Balint and Garcia credited the mentorship from Rep. Jamie Raskin of Maryland and Ocasio-Cortez — the top two House Oversight Democrats — and Aguilar, House Democratic Leader Hakeem Jeffries and House Democratic Whip Katherine Clark for showing them the ropes.
“[Raskin] is somebody many of us look to because he is not just a voice of reason and clarity, but he says our job every day is to show up and make sure that we are fighting for trust and battling disinformation,” Balint said. “And he takes that really seriously and then we rise to the challenge.”

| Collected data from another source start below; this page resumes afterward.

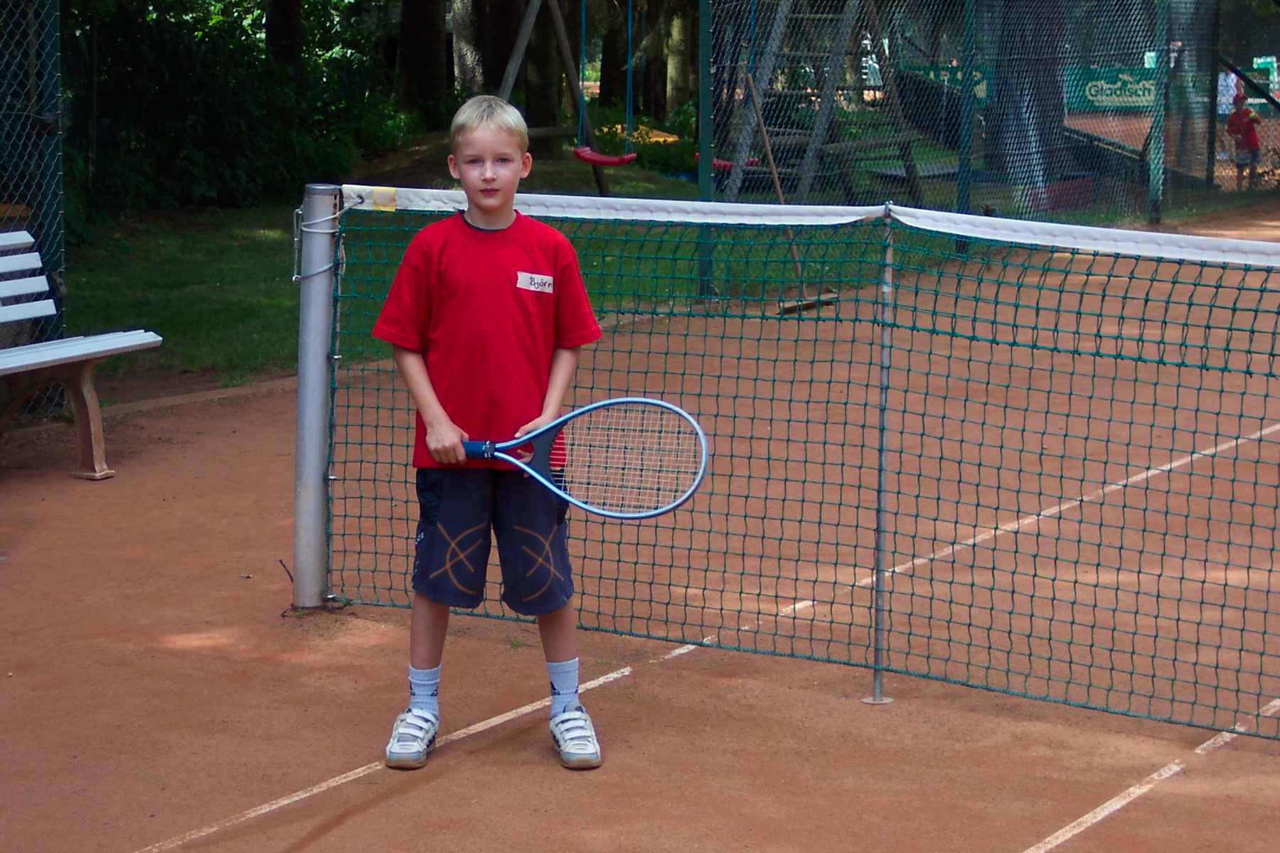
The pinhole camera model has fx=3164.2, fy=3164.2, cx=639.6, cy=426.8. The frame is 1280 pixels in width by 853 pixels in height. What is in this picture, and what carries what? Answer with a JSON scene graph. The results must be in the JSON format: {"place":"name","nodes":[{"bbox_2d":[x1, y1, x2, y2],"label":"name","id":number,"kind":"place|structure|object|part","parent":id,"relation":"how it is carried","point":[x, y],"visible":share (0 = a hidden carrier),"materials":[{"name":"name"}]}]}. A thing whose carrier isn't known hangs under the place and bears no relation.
{"place":"outdoors","nodes":[
{"label":"outdoors","id":0,"kind":"place"},
{"bbox_2d":[54,155,930,387],"label":"lawn","id":1,"kind":"structure","parent":0,"point":[199,359],"materials":[{"name":"green plant"}]},
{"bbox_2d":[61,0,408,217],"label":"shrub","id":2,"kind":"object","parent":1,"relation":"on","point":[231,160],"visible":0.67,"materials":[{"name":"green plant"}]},
{"bbox_2d":[496,0,639,197],"label":"swing set","id":3,"kind":"object","parent":1,"relation":"on","point":[557,13],"visible":0.76,"materials":[{"name":"brown wood"}]},
{"bbox_2d":[572,0,637,164],"label":"swing","id":4,"kind":"object","parent":3,"relation":"hanging from","point":[597,155],"visible":0.92,"materials":[{"name":"red plastic"}]},
{"bbox_2d":[591,108,699,173],"label":"shrub","id":5,"kind":"object","parent":1,"relation":"on","point":[609,128],"visible":0.4,"materials":[{"name":"green plant"}]},
{"bbox_2d":[743,80,834,313],"label":"broom","id":6,"kind":"object","parent":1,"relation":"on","point":[775,178],"visible":0.83,"materials":[{"name":"brown wood"}]},
{"bbox_2d":[713,0,931,201],"label":"wooden swing frame","id":7,"kind":"object","parent":1,"relation":"on","point":[872,3],"visible":0.77,"materials":[{"name":"brown wood"}]},
{"bbox_2d":[696,155,759,171],"label":"swing seat","id":8,"kind":"object","parent":7,"relation":"hanging from","point":[729,165],"visible":0.37,"materials":[{"name":"red plastic"}]},
{"bbox_2d":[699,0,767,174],"label":"swing","id":9,"kind":"object","parent":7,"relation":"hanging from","point":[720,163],"visible":0.56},
{"label":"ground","id":10,"kind":"structure","parent":0},
{"bbox_2d":[0,0,66,377],"label":"chain-link fence","id":11,"kind":"object","parent":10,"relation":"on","point":[46,90],"visible":0.83,"materials":[{"name":"metal"}]},
{"bbox_2d":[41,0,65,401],"label":"fence post","id":12,"kind":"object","parent":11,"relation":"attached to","point":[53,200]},
{"bbox_2d":[263,0,301,67],"label":"tree trunk","id":13,"kind":"object","parent":10,"relation":"on","point":[274,11],"visible":0.29,"materials":[{"name":"brown"}]},
{"bbox_2d":[393,0,449,124],"label":"tree trunk","id":14,"kind":"object","parent":10,"relation":"on","point":[417,30],"visible":0.83,"materials":[{"name":"brown wood"}]},
{"bbox_2d":[448,0,488,97],"label":"tree trunk","id":15,"kind":"object","parent":10,"relation":"on","point":[464,60],"visible":0.56,"materials":[{"name":"grey wood"}]},
{"bbox_2d":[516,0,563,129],"label":"tree trunk","id":16,"kind":"object","parent":10,"relation":"on","point":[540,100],"visible":0.66,"materials":[{"name":"brown wood"}]},
{"bbox_2d":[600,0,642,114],"label":"tree trunk","id":17,"kind":"object","parent":10,"relation":"on","point":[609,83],"visible":0.73,"materials":[{"name":"brown wood"}]},
{"bbox_2d":[0,203,1279,852],"label":"tennis court","id":18,"kind":"object","parent":10,"relation":"on","point":[1155,799],"visible":0.83,"materials":[{"name":"brown"}]},
{"bbox_2d":[0,228,162,479],"label":"bench","id":19,"kind":"object","parent":18,"relation":"on","point":[139,337],"visible":1,"materials":[{"name":"wood"}]},
{"bbox_2d":[291,184,340,611],"label":"net post","id":20,"kind":"object","parent":18,"relation":"on","point":[316,357],"visible":0.89,"materials":[{"name":"grey metal"}]},
{"bbox_2d":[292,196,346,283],"label":"rope","id":21,"kind":"object","parent":20,"relation":"attached to","point":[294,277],"visible":0.73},
{"bbox_2d":[327,189,1279,746],"label":"tennis net","id":22,"kind":"object","parent":20,"relation":"attached to","point":[1251,374],"visible":0.95,"materials":[{"name":"plastic"}]},
{"bbox_2d":[371,93,603,774],"label":"boy","id":23,"kind":"object","parent":18,"relation":"on","point":[434,404],"visible":0.98},
{"bbox_2d":[516,270,554,293],"label":"name tag","id":24,"kind":"object","parent":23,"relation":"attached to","point":[545,277],"visible":0.94,"materials":[{"name":"white paper"}]},
{"bbox_2d":[453,396,711,519],"label":"tennis racket","id":25,"kind":"object","parent":23,"relation":"in","point":[670,407],"visible":0.91,"materials":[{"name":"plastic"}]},
{"label":"handle","id":26,"kind":"part","parent":25,"relation":"part of","materials":[{"name":"blue plastic"}]},
{"bbox_2d":[696,0,712,303],"label":"fence post","id":27,"kind":"object","parent":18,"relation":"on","point":[700,113],"visible":0.81,"materials":[{"name":"green metal"}]},
{"bbox_2d":[866,205,898,703],"label":"net pole","id":28,"kind":"object","parent":18,"relation":"on","point":[882,454],"visible":0.97,"materials":[{"name":"metal"}]},
{"bbox_2d":[955,0,977,232],"label":"fence post","id":29,"kind":"object","parent":18,"relation":"on","point":[963,163],"visible":0.75,"materials":[{"name":"green metal"}]},
{"bbox_2d":[696,0,1279,247],"label":"chain-link fence","id":30,"kind":"object","parent":18,"relation":"on","point":[963,195],"visible":0.86,"materials":[{"name":"metal"}]},
{"bbox_2d":[900,62,990,103],"label":"green banner","id":31,"kind":"object","parent":30,"relation":"attached to","point":[940,73],"visible":0.26,"materials":[{"name":"green"}]},
{"bbox_2d":[1065,64,1157,111],"label":"banner","id":32,"kind":"object","parent":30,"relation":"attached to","point":[1131,100],"visible":0.57,"materials":[{"name":"green fabric"}]},
{"bbox_2d":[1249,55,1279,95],"label":"green sign","id":33,"kind":"object","parent":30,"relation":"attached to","point":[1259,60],"visible":0.65,"materials":[{"name":"green"}]},
{"bbox_2d":[1147,0,1168,228],"label":"fence post","id":34,"kind":"object","parent":18,"relation":"on","point":[1155,190],"visible":0.91,"materials":[{"name":"green metal"}]},
{"bbox_2d":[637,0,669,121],"label":"tree trunk","id":35,"kind":"object","parent":10,"relation":"on","point":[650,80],"visible":0.72,"materials":[{"name":"brown wood"}]},
{"bbox_2d":[661,0,694,114],"label":"tree trunk","id":36,"kind":"object","parent":10,"relation":"on","point":[680,48],"visible":0.62,"materials":[{"name":"wood"}]},
{"bbox_2d":[977,0,1081,210],"label":"tree trunk","id":37,"kind":"object","parent":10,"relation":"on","point":[1025,48],"visible":0.62,"materials":[{"name":"grey wood"}]},
{"bbox_2d":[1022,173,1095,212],"label":"box","id":38,"kind":"object","parent":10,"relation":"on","point":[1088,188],"visible":0.45,"materials":[{"name":"red"}]},
{"bbox_2d":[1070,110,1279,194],"label":"court","id":39,"kind":"object","parent":10,"relation":"on","point":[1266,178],"visible":0.45,"materials":[{"name":"brown sand"}]},
{"bbox_2d":[1223,90,1262,188],"label":"child","id":40,"kind":"object","parent":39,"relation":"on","point":[1246,130],"visible":0.89},
{"bbox_2d":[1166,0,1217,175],"label":"tree trunk","id":41,"kind":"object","parent":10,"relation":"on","point":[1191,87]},
{"bbox_2d":[1216,66,1241,115],"label":"person","id":42,"kind":"object","parent":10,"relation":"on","point":[1231,75],"visible":0.57}
]}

Ocasio-Cortez, who was elected to Congress in 2018 along with three other women of color who became known as “the Squad,” told Supercreator that when she first came in mentorship was hard to come by beyond a few members, including Raskin and the late former House Oversight Chairman Elijah Cummings.
“But I felt like I needed that. And there was so much I had to figure out on my own,” she said. “And so to have such an amazing class of freshman coming in, I just wanted to be as helpful as I could and be as supportive as I could with anything that they needed.”
In a Republican-controlled House, there are few opportunities to pass progressive policies into law. But CPC Chair Pramila Jayapal told Supercreator earlier this month that the freshman class’s fingerprints were all over the list of priorities House progressives sent to President Biden to advance through his executive authority.
“We really make it a priority to take the wisdom, the energy, the enthusiasm, the smarts of our newest members and make sure that we’re harnessing them,” Jayapal said. “They were absolutely critical to putting this list together.”
Jayapal added that almost all new members participated in the strategic planning retreat that Ilhan Omar, the group’s deputy chair, spearheaded earlier this month.
And Democratic Rep. Greg Casar of Texas, a new House progressive who serves as the caucus’s number-three member told Supercreator that part of the freshman class’s impact is because many new members were working on these issues long before they got to Congress.
While no member wants to be in the minority, the truth is that it’s easier to be unified against the party in power than it is competing policy priorities.
House Democrats are bullish on their odds of flipping the five seats they need to reclaim power next year. And if they’re successful, they’ll reassume the responsibility of governing that comes with it.
This could lead to some palpable tension as progressives attempt to push forward sweeping policy changes within an institution that favors plodding incrementalism.
But that’s a possibility for another day. For now, the vibes are copacetic and members are trusting the relationships they’re building and the lessons they’re learning now will pay dividends in the future.
“We all feel this deep, deep belief in each other that we are going to make positive changes,” Balint said. “And it may take a long time, but there is an optimism and a joy about our ability to get work done.”